This is a fork of the pyrsync2
package with the intention of implementing the zsync algorithm based on its code.
A lot of the work done here, and certainly the hardest one, comes from Georgy Angelov's and Eric Pruitt's excellent work on pyrsync. I adapted their work to implement zsync, as described here.
Obtain hashlist for patched file:
with open(patched_file, "rb") as patched:
hashes = pyzsync.block_checksums(patched)
Find which blocks are missing on the unpatched file:
with open(unpatched_file, "rb") as unpatched:
instructions, request = pyzsync.zsync_delta(unpatched, hashes)
Obtain the missing blocks from the patched file:
blocks = pyzsync.get_blocks(patched, to_request)
Patch the file:
instructions = pyzsync.merge_instructions_blocks(instructions, blocks)
pyzsync.patchstream(unpatched, result, instructions)

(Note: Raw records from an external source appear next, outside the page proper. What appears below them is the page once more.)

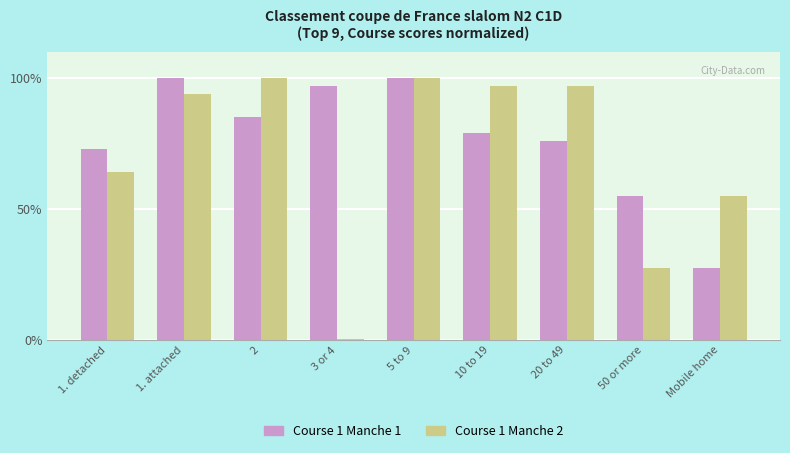

Reading left to right, extract all data points from this chart.

Course 1 Manche 1: 1. detached=73.0	1. attached=100.0	2=85.0	3 or 4=97.0	5 to 9=100.0	10 to 19=79.0	20 to 49=76.0	50 or more=54.8	Mobile home=27.4
Course 1 Manche 2: 1. detached=63.9	1. attached=94.0	2=100.0	3 or 4=0.2	5 to 9=100.0	10 to 19=97.0	20 to 49=97.0	50 or more=27.4	Mobile home=54.8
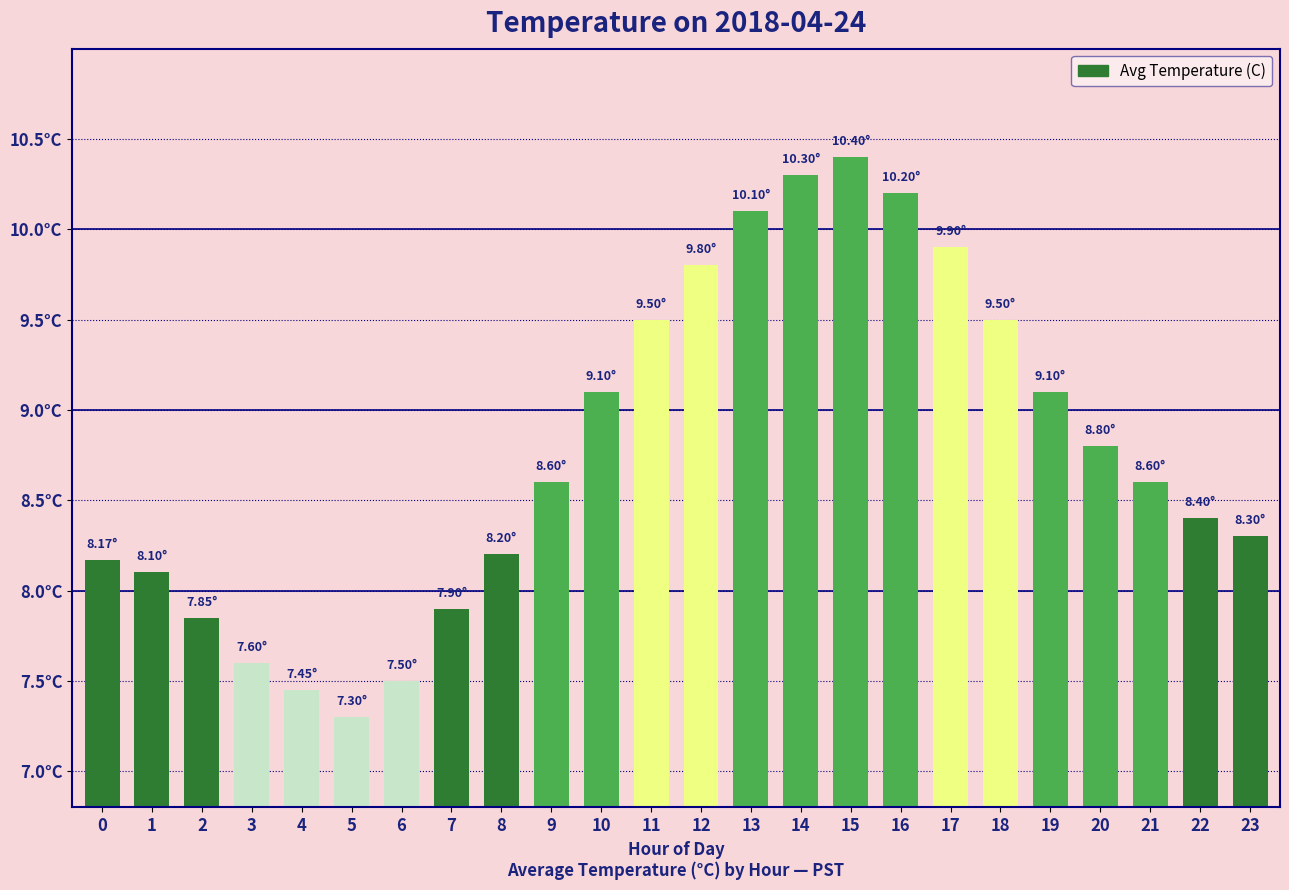

At which category does the chart reach its peak across all series?

15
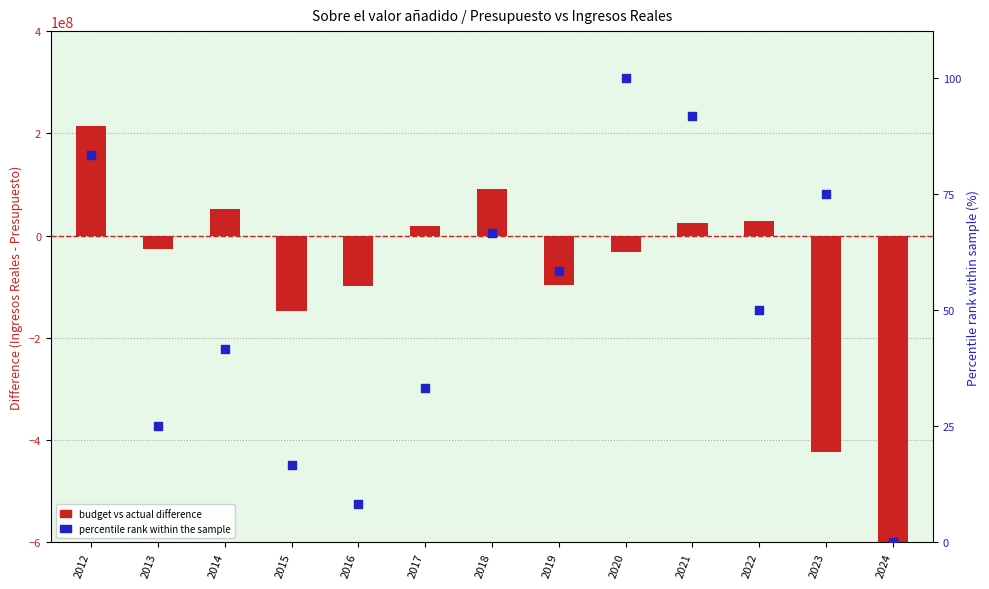

What are all the series names shown in the legend?

budget vs actual difference, percentile rank within the sample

Zsync differs from rsync in the delegation of tasks. Let's assume B just modified their file and A needs to modify their version accordingly. Rsync works somewhat like this:
- A sends B a list of hashes for blocks of their unpatched file
- B calculates the difference in relation to their patched file and send back the blocks A is missing
- A patches their file according to their unpatched file and the received blocks
Meanwhile zsync has an extra step:
- B sends A a list of hashes for their patched file
- A calculates which blocks it's missing and requests them from B
- B sends those blocks
- A patches their file
So rsync has one hashlist message and one blocklist message, while zsync has two hashlist messages and one blocklist message. 2 is less than 3 and so rsync wins there. But the blocklist message is going to be the largest one in most cases, and by a few orders of magnitude, so adding a hashlist message isn't a huge deal. And rsync requires that the party with a patched file must calculate the missing blocks for each individual party with an unpatched file. Imagine a cloud-storage server with 1000 clients all watching a file waiting for modifications. Zsync on the other hand makes every client calculate their own missing blocks and request them. The calculation itself isn't heavy for a single client, but it becomes a burden to centralize it on a single node.
You could argue for a rsync optimization where you could just calculate the missing blocks for one unpatched file, and from there onwards check that it's identical for all (for example with timestamps or hashing the hashlist, since we expect all clients to have their unpatched files be equal) for each and send that, but the basic algorithm is still fairly crude. Also, the same sort of optimization is possible with zsync: after the first client requests the missing blocks, simply send the other clients the patched file's hashlist and those missing blocks.